CAZADORES PALEOLÍTICOS

ANTONIO GASCÓ, CRONISTA OFICIAL DE CASTELLÓ

Sin duda, el hombre del Paleolítico Inferior, conocido como Homo Erectus, debió pasearse por el término de Castellón, aunque no se han hallado en él restos arqueológicos que nos documenten su presencia. Los yacimientos oropesinos de Cau d’en Borràs y Villa Gallén, en los que sí han aparecido vestigios de utillaje y de fauna de la época, nos permiten deducir que la Plana anduvo poblada por estos tipos humanos presapiens, de hace cerca de 400.000 años, no demasiado atractivos respecto del patrón de nuestros días, aunque ya con una espina dorsal bastante erguida.

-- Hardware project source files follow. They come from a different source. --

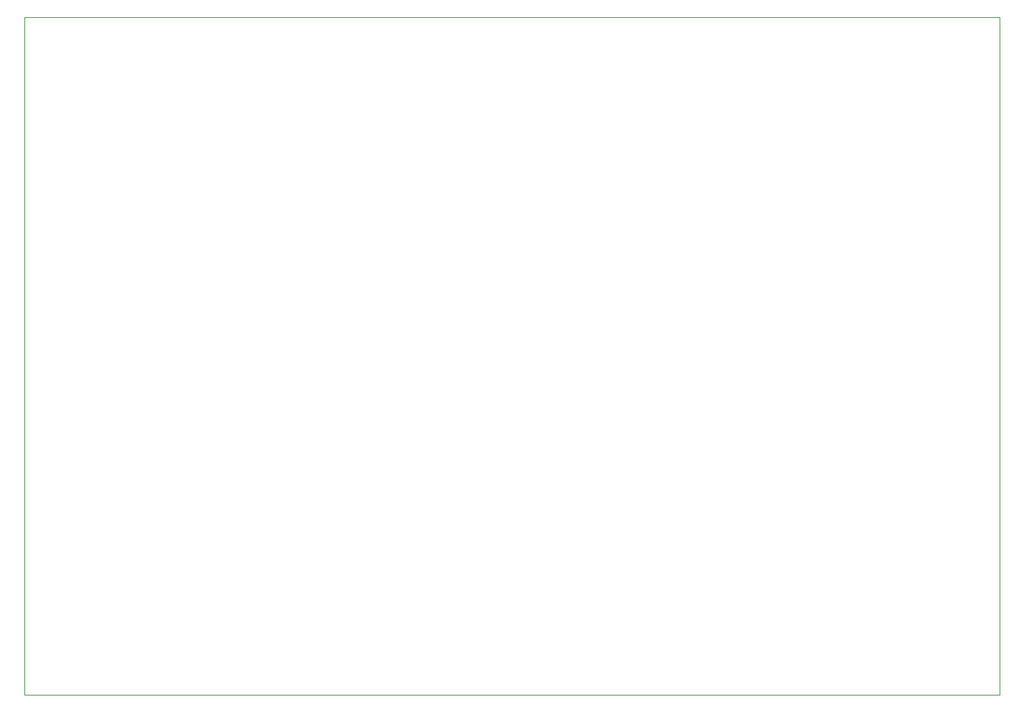
<source format=gbr>
%TF.GenerationSoftware,KiCad,Pcbnew,9.0.4*%
%TF.CreationDate,2025-12-21T10:21:05+05:30*%
%TF.ProjectId,RideOnV2Schematic,52696465-4f6e-4563-9253-6368656d6174,rev?*%
%TF.SameCoordinates,Original*%
%TF.FileFunction,Profile,NP*%
%FSLAX46Y46*%
G04 Gerber Fmt 4.6, Leading zero omitted, Abs format (unit mm)*
G04 Created by KiCad (PCBNEW 9.0.4) date 2025-12-21 10:21:05*
%MOMM*%
%LPD*%
G01*
G04 APERTURE LIST*
%TA.AperFunction,Profile*%
%ADD10C,0.050000*%
%TD*%
G04 APERTURE END LIST*
D10*
X80000000Y-36000000D02*
X195000000Y-36000000D01*
X195000000Y-116000000D01*
X80000000Y-116000000D01*
X80000000Y-36000000D01*
M02*

</source>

El ámbito de nuestra demarcación municipal, en esos lejanos milenios, no tenía la misma fisionomía actual, puesto que el perfil costero se fue fraguando, precisamente, en ese tiempo, prolongándose hasta bien entrado el periodo histórico.

El delta del Millars y las aportaciones de la Rambla de la Viuda, el entonces activo Riu Sec, o los barrancos de Fraga, de l’Algepsar o de la Figuera, entre otros, provocaron un potente aluvionamiento, habida cuenta la inexistencia de playas cuaternarias elevadas.

Albufera

El suelo del pinar del Grau y el área del Serradal eran una antigua restinga litoral que cerraba la amplia albufera del Quadro. El terreno presentaba en aquella época una fauna que no dejaba de ser peligrosa, con panteras, linces, gatos monteses, pequeños osos, jabalís, cabras, toros, conejos de gran tamaño y ciervos.

En cuanto a la flora, eran frecuentes los pinos, encinas, olmos, castaños y alisos.